The VH-71A presidential helicopter will finally attain operational capability in 2010, after what programme manager Donald Gaddis admits has been "a painful start".

Known as the "Increment 1" helicopter, the VH-71A is the product of the first of two phases of development "Increment 2" will be designated the VH-71B. Two units of the VH-71A are in flight test at a US Navy test centre at Patuxent River, Maryland, with another two undergoing missionisation at a Lockheed Martin Systems Integration facility in Owega, New York. The aircraft has flown for 750h so far, and 98% of the mission systems software coding is complete.


Manufactured by AgustaWestland, with Lockheed Martin as the prime contractor, the VH-71A was conceived in the wake of 9/11 and incorporates a new, highly interoperable presidential communications suite, as well as measures aimed at enhanced survivability. It will replace ageing Sikorsky VH-3D and VH-60N helicopters, the oldest of which will be 43 years and 31 years, respectively, when they retire.

In March, US undersecretary of defence for acquisition John Young revealed that costs for the Increment 1 had risen from $2.3 billion to $3.7 billion, and that the cost estimate for the Increment 2 version had jumped $3 billion to $7.5 billion.

Speaking at Farnborough, Gaddis acknowledged that expectations for Increment 1 had been set too high and an unrealistic schedule imposed, with the result that the original plan was "not executable". He also acknowledged that the Increment 2 costs had simply not been understood.

The decision to even proceed with the two-phase programme was only taken after a review of 35 alternatives and 11 independent reviews commissioned by Gaddis when he became programme head in September 2007. Gaddis previously served as F-18 programme manager.

He denied that changes in the White House Military Office's requirements had been at the root of the Increment 1 problems, adding that the White House had assisted in scrubbing 2,225kg (4,900 lb) from the helicopter's weight.

Pending the release of budgetary funds later this year, the first of 23 Increment 2 helicopters should enter service in 2017, six years after the entry-to-service envisaged in the initial plan.

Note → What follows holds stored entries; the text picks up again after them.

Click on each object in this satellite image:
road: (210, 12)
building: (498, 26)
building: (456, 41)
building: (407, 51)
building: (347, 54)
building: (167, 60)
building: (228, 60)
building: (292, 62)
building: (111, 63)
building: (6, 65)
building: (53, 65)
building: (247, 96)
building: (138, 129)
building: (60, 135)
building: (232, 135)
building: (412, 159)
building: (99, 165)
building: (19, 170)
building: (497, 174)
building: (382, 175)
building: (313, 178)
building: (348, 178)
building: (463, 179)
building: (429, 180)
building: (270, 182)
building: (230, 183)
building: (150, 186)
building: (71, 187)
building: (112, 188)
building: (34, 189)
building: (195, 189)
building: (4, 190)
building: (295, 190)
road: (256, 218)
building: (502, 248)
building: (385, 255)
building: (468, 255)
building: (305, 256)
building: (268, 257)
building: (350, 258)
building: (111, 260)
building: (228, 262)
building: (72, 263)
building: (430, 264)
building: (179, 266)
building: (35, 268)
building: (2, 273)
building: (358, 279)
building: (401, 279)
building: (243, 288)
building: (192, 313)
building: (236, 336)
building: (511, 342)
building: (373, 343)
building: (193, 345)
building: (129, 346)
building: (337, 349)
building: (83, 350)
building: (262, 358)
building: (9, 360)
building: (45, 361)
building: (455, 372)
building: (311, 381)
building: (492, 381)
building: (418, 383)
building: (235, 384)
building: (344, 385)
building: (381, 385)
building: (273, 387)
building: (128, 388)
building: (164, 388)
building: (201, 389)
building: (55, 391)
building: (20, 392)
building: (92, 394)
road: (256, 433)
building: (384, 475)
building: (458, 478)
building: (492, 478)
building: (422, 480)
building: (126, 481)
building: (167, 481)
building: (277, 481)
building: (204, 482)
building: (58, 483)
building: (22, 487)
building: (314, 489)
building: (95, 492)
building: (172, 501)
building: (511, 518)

Range will be doubled to 550km (300nm) through changes to the engine, transmission system and rotor blades. Voice over internet protocol capability will also be introduced.

In a bid to mitigate risk and avoid a repeat of Increment 1's development problems, a "more realistic" event-drive test schedule - with lower levels of concurrency - has been drawn up for Increment 2, according to Gaddis.

"We are moving forward," he insisted, adding the claim that Increment 2 would deliver "one of the finest helicopters in the world".